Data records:
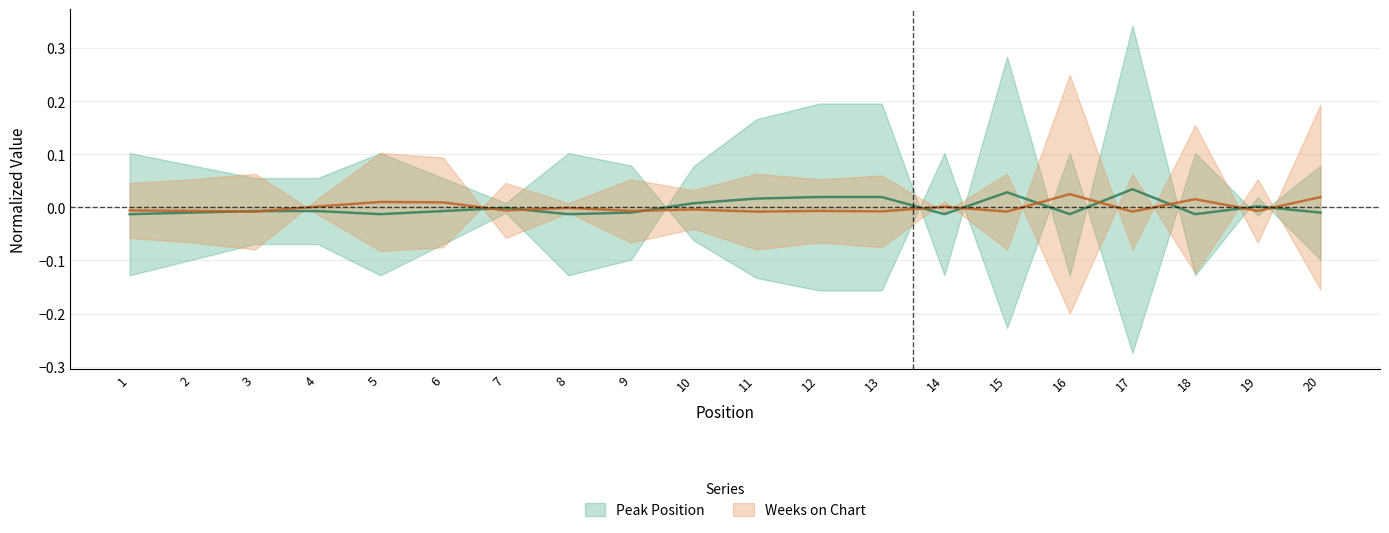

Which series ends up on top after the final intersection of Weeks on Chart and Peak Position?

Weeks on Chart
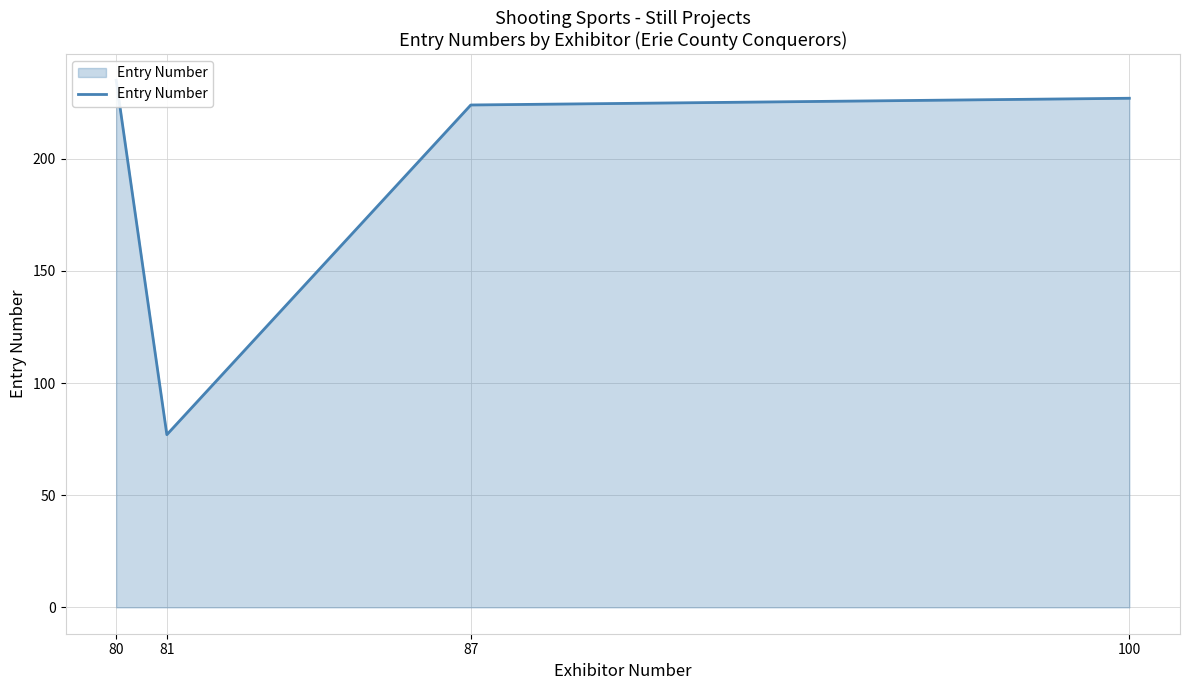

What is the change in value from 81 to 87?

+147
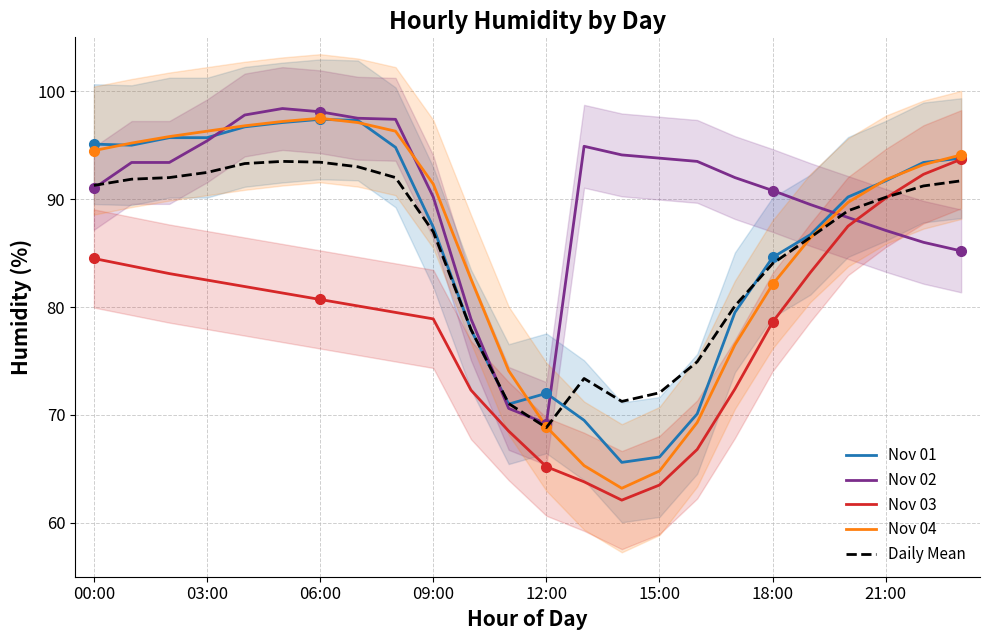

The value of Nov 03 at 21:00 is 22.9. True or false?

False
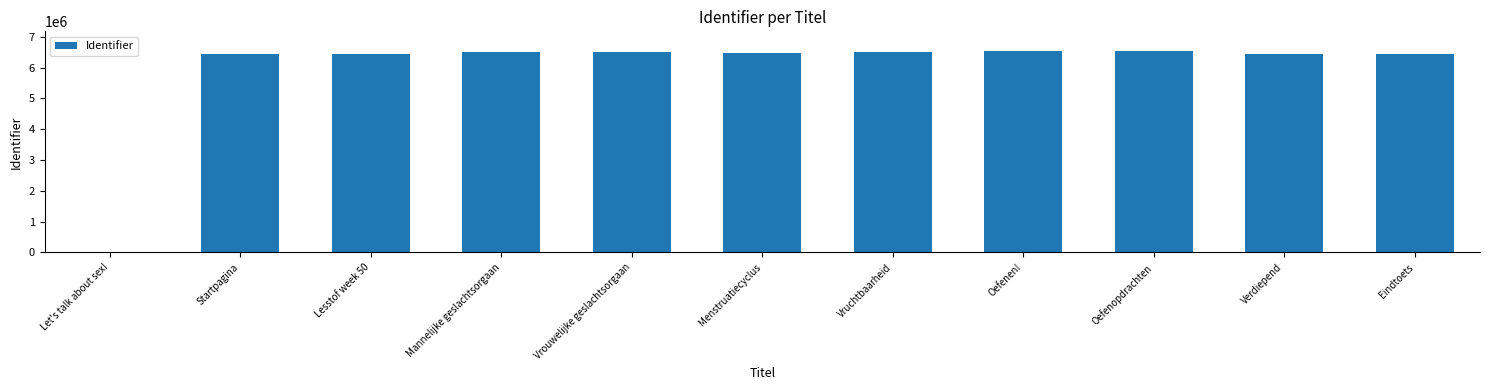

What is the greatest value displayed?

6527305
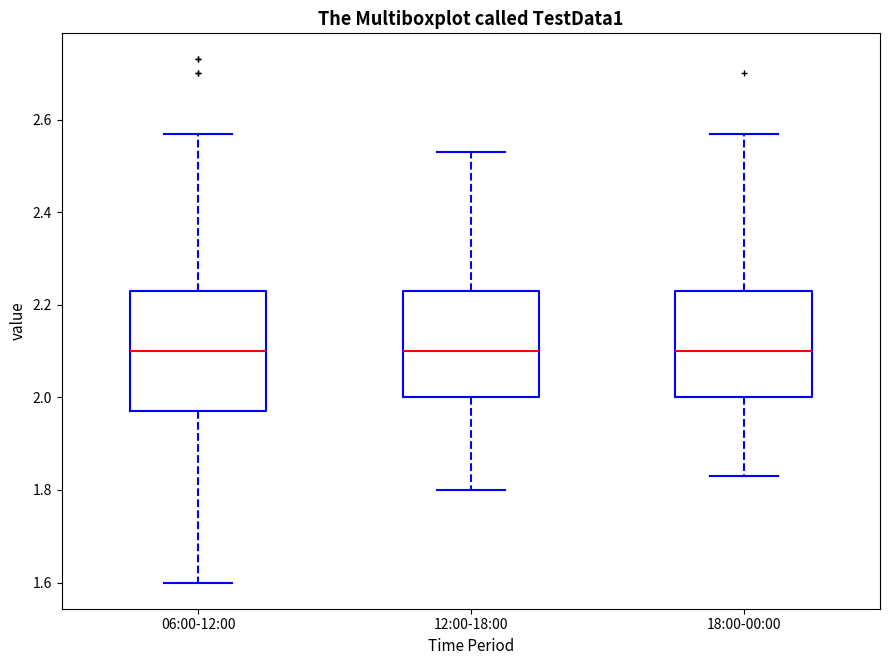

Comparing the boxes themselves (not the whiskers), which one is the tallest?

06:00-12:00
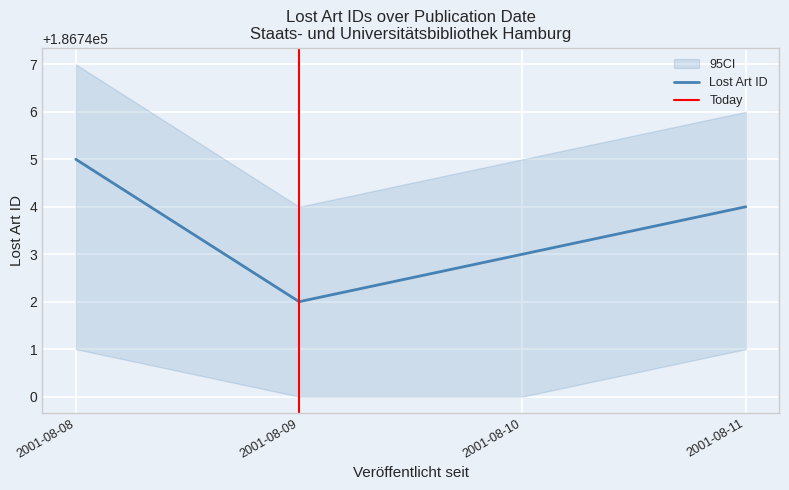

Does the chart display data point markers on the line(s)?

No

● ACTIVITY
Please count the lines of the material above that contain the word "value", and give only that number.

● TASK RESULT
3